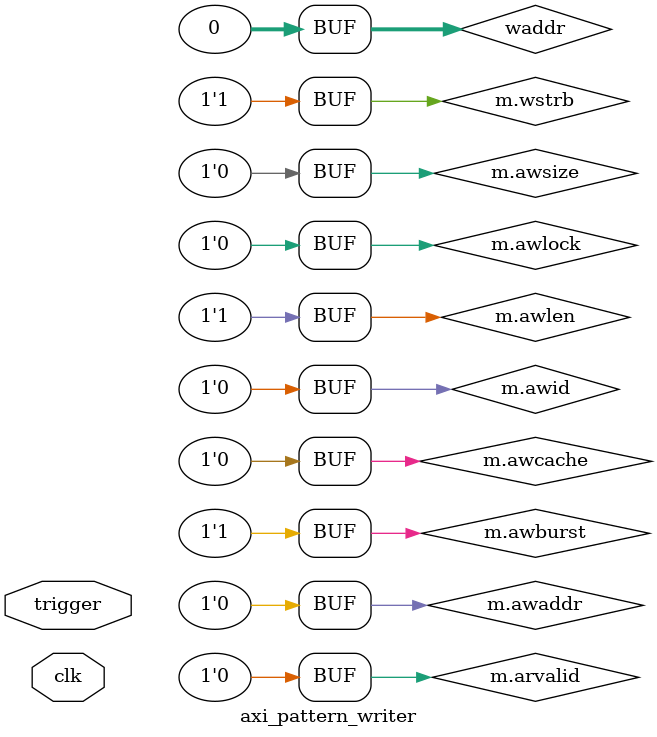
<source format=sv>

`timescale 1ns/1ps

module axi_pattern_writer(
	input trigger,
	input clk,
	axi_ifc.master m
	);

parameter ADDR = 32'h00000000;
parameter PTTN = 32'h12345678;

localparam STATE_IDLE = 4'd0;
localparam STATE_WADDR = 4'd1;
localparam STATE_WDATA = 4'd2;
localparam STATE_ACK = 4'd3;

initial m.awvalid = 0;
initial m.wvalid = 0;

reg [31:0]waddr = ADDR;
reg [31:0]wdata = PTTN;
reg [31:0]wdata_next;

reg [3:0]state = STATE_IDLE;
reg [3:0]state_next;

reg awvalid_next;
reg wvalid_next;
reg bready_next;
reg wlast_next;

reg [3:0]count = 15;
reg [3:0]count_next;

wire count_is_zero = (count == 4'h0);
wire count_is_one = (count == 4'h1);

always_comb begin
	state_next = state;
	count_next = count;
	wdata_next = wdata;
	awvalid_next = 0;
	wvalid_next = 0;
	bready_next = 0;
	wlast_next = 0;

	case (state)
	STATE_IDLE: begin
		if (trigger) begin
			state_next = STATE_WADDR;
			awvalid_next = 1;
		end
	end
	STATE_WADDR: begin
		if (m.awready) begin
			state_next = STATE_WDATA;
			wvalid_next = 1;
		end else begin
			awvalid_next = 1;
		end
	end
	STATE_WDATA: begin
		if (count_is_zero) begin
			if (m.wready) begin
				state_next = STATE_ACK;
				bready_next = 1;
			end else begin
				wvalid_next = 1;
				wlast_next = 1;
			end
		end else begin
			wvalid_next = 1;
			if (m.wready) begin
				if (count_is_one) begin
					wlast_next = 1;
				end
				count_next = count - 1;
				wdata_next = { wdata[3:0], wdata[31:4] };
			end
		end
	end
	STATE_ACK: begin
		if (m.bvalid) begin
			state_next = STATE_IDLE;
			count_next = 15;
			wdata_next = 32'h12345678;
		end else begin
			bready_next = 1;
		end
	end
	default: state_next = STATE_IDLE;
	endcase
end

assign m.awid = 0;
assign m.awburst = 1;
assign m.awcache = 0;
assign m.awsize = 2;
assign m.awlen = 15;
assign m.awlock = 0;

assign m.awaddr = waddr;
assign m.wdata = wdata;
assign m.wstrb = 4'b1111;

always_ff @(posedge clk) begin
	state <= state_next;
	count <= count_next;
	wdata <= wdata_next;
	m.awvalid <= awvalid_next;
	m.wvalid <= wvalid_next;
	m.bready <= bready_next;
	m.wlast <= wlast_next;
end

assign m.arvalid = 0;

endmodule

</source>
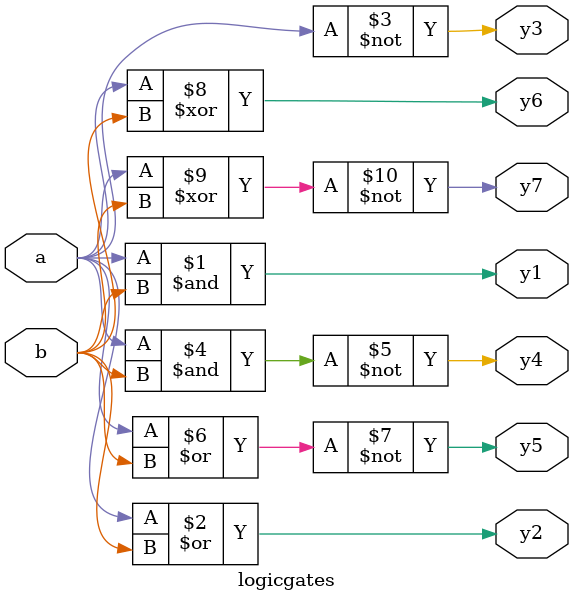
<source format=v>
module logicgates (a,b,y1,y2,y3,y4,y5,y6,y7);
  input a,b;
  output y1, y2, y3, y4, y5, y6, y7;
//universal gates
  
  assign y1 = a & b;
  assign y2 = a | b; 
  assign y3 = ~ a;
  assign y4 = ~(a & b);
  assign y5 = ~(a | b);
  assign y6 = a ^ b;
  assign y7 = ~(a ^ b);
  
  endmodule

</source>
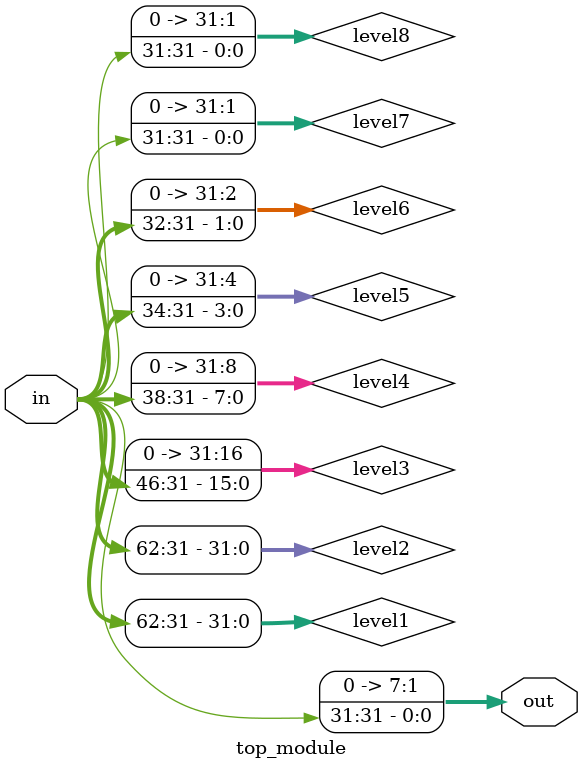
<source format=sv>
module top_module (
    input [254:0] in,
    output reg [7:0] out
);

// Population count using a binary tree approach
wire [31:0] level1, level2, level3, level4, level5, level6, level7, level8;

// Level 1
assign level1 = {in[254:248], in[247:241], in[240:234], in[233:227], in[226:220], in[219:213], in[212:206], in[205:199],
                in[198:192], in[191:185], in[184:178], in[177:171], in[170:164], in[163:157], in[156:150], in[149:143],
                in[142:136], in[135:129], in[128:122], in[121:115], in[114:108], in[107:101], in[100:94], in[93:87],
                in[86:80], in[79:73], in[72:66], in[65:59], in[58:52], in[51:45], in[44:38], in[37:31]};

// Level 2
assign level2 = {level1[31:30], level1[29:28], level1[27:26], level1[25:24], level1[23:22], level1[21:20], level1[19:18], level1[17:16],
                level1[15:14], level1[13:12], level1[11:10], level1[9:8], level1[7:6], level1[5:4], level1[3:2], level1[1:0]};

// Level 3
assign level3 = {level2[15:14], level2[13:12], level2[11:10], level2[9:8], level2[7:6], level2[5:4], level2[3:2], level2[1:0]};

// Level 4
assign level4 = {level3[7:6], level3[5:4], level3[3:2], level3[1:0]};

// Level 5
assign level5 = {level4[3:2], level4[1:0]};

// Level 6
assign level6 = {level5[1:0]};

// Level 7
assign level7 = {level6[0]};

// Level 8
assign level8 = {level7[0]};

// Output
always @* begin
    out = level8[7:0];
end

endmodule

</source>
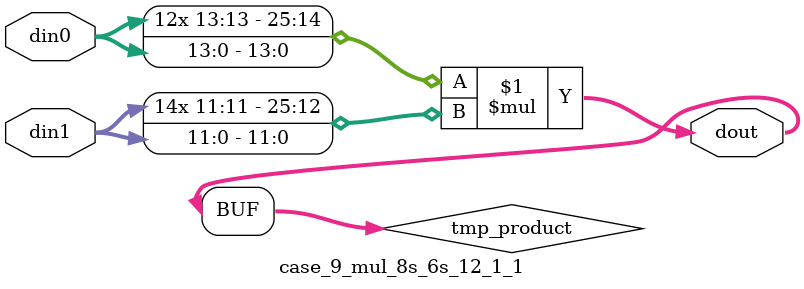
<source format=v>

`timescale 1 ns / 1 ps

 module case_9_mul_8s_6s_12_1_1(din0, din1, dout);
parameter ID = 1;
parameter NUM_STAGE = 0;
parameter din0_WIDTH = 14;
parameter din1_WIDTH = 12;
parameter dout_WIDTH = 26;

input [din0_WIDTH - 1 : 0] din0; 
input [din1_WIDTH - 1 : 0] din1; 
output [dout_WIDTH - 1 : 0] dout;

wire signed [dout_WIDTH - 1 : 0] tmp_product;



























assign tmp_product = $signed(din0) * $signed(din1);








assign dout = tmp_product;





















endmodule

</source>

════

WHAT THE TASK REQUIRES:
If an entry holds an image, omit that image and print the remainder exactly as it stands.

OUTPUT FOR THIS TASK:
<source format=sv>

`timescale 1ns/1ps

module axi_pattern_writer(
	input trigger,
	input clk,
	axi_ifc.master m
	);

parameter ADDR = 32'h00000000;
parameter PTTN = 32'h12345678;

localparam STATE_IDLE = 4'd0;
localparam STATE_WADDR = 4'd1;
localparam STATE_WDATA = 4'd2;
localparam STATE_ACK = 4'd3;

initial m.awvalid = 0;
initial m.wvalid = 0;

reg [31:0]waddr = ADDR;
reg [31:0]wdata = PTTN;
reg [31:0]wdata_next;

reg [3:0]state = STATE_IDLE;
reg [3:0]state_next;

reg awvalid_next;
reg wvalid_next;
reg bready_next;
reg wlast_next;

reg [3:0]count = 15;
reg [3:0]count_next;

wire count_is_zero = (count == 4'h0);
wire count_is_one = (count == 4'h1);

always_comb begin
	state_next = state;
	count_next = count;
	wdata_next = wdata;
	awvalid_next = 0;
	wvalid_next = 0;
	bready_next = 0;
	wlast_next = 0;

	case (state)
	STATE_IDLE: begin
		if (trigger) begin
			state_next = STATE_WADDR;
			awvalid_next = 1;
		end
	end
	STATE_WADDR: begin
		if (m.awready) begin
			state_next = STATE_WDATA;
			wvalid_next = 1;
		end else begin
			awvalid_next = 1;
		end
	end
	STATE_WDATA: begin
		if (count_is_zero) begin
			if (m.wready) begin
				state_next = STATE_ACK;
				bready_next = 1;
			end else begin
				wvalid_next = 1;
				wlast_next = 1;
			end
		end else begin
			wvalid_next = 1;
			if (m.wready) begin
				if (count_is_one) begin
					wlast_next = 1;
				end
				count_next = count - 1;
				wdata_next = { wdata[3:0], wdata[31:4] };
			end
		end
	end
	STATE_ACK: begin
		if (m.bvalid) begin
			state_next = STATE_IDLE;
			count_next = 15;
			wdata_next = 32'h12345678;
		end else begin
			bready_next = 1;
		end
	end
	default: state_next = STATE_IDLE;
	endcase
end

assign m.awid = 0;
assign m.awburst = 1;
assign m.awcache = 0;
assign m.awsize = 2;
assign m.awlen = 15;
assign m.awlock = 0;

assign m.awaddr = waddr;
assign m.wdata = wdata;
assign m.wstrb = 4'b1111;

always_ff @(posedge clk) begin
	state <= state_next;
	count <= count_next;
	wdata <= wdata_next;
	m.awvalid <= awvalid_next;
	m.wvalid <= wvalid_next;
	m.bready <= bready_next;
	m.wlast <= wlast_next;
end

assign m.arvalid = 0;

endmodule

</source>
<source format=v>
module logicgates (a,b,y1,y2,y3,y4,y5,y6,y7);
  input a,b;
  output y1, y2, y3, y4, y5, y6, y7;
//universal gates
  
  assign y1 = a & b;
  assign y2 = a | b; 
  assign y3 = ~ a;
  assign y4 = ~(a & b);
  assign y5 = ~(a | b);
  assign y6 = a ^ b;
  assign y7 = ~(a ^ b);
  
  endmodule

</source>
<source format=sv>
module top_module (
    input [254:0] in,
    output reg [7:0] out
);

// Population count using a binary tree approach
wire [31:0] level1, level2, level3, level4, level5, level6, level7, level8;

// Level 1
assign level1 = {in[254:248], in[247:241], in[240:234], in[233:227], in[226:220], in[219:213], in[212:206], in[205:199],
                in[198:192], in[191:185], in[184:178], in[177:171], in[170:164], in[163:157], in[156:150], in[149:143],
                in[142:136], in[135:129], in[128:122], in[121:115], in[114:108], in[107:101], in[100:94], in[93:87],
                in[86:80], in[79:73], in[72:66], in[65:59], in[58:52], in[51:45], in[44:38], in[37:31]};

// Level 2
assign level2 = {level1[31:30], level1[29:28], level1[27:26], level1[25:24], level1[23:22], level1[21:20], level1[19:18], level1[17:16],
                level1[15:14], level1[13:12], level1[11:10], level1[9:8], level1[7:6], level1[5:4], level1[3:2], level1[1:0]};

// Level 3
assign level3 = {level2[15:14], level2[13:12], level2[11:10], level2[9:8], level2[7:6], level2[5:4], level2[3:2], level2[1:0]};

// Level 4
assign level4 = {level3[7:6], level3[5:4], level3[3:2], level3[1:0]};

// Level 5
assign level5 = {level4[3:2], level4[1:0]};

// Level 6
assign level6 = {level5[1:0]};

// Level 7
assign level7 = {level6[0]};

// Level 8
assign level8 = {level7[0]};

// Output
always @* begin
    out = level8[7:0];
end

endmodule

</source>
<source format=v>

`timescale 1 ns / 1 ps

 module case_9_mul_8s_6s_12_1_1(din0, din1, dout);
parameter ID = 1;
parameter NUM_STAGE = 0;
parameter din0_WIDTH = 14;
parameter din1_WIDTH = 12;
parameter dout_WIDTH = 26;

input [din0_WIDTH - 1 : 0] din0; 
input [din1_WIDTH - 1 : 0] din1; 
output [dout_WIDTH - 1 : 0] dout;

wire signed [dout_WIDTH - 1 : 0] tmp_product;



























assign tmp_product = $signed(din0) * $signed(din1);








assign dout = tmp_product;





















endmodule

</source>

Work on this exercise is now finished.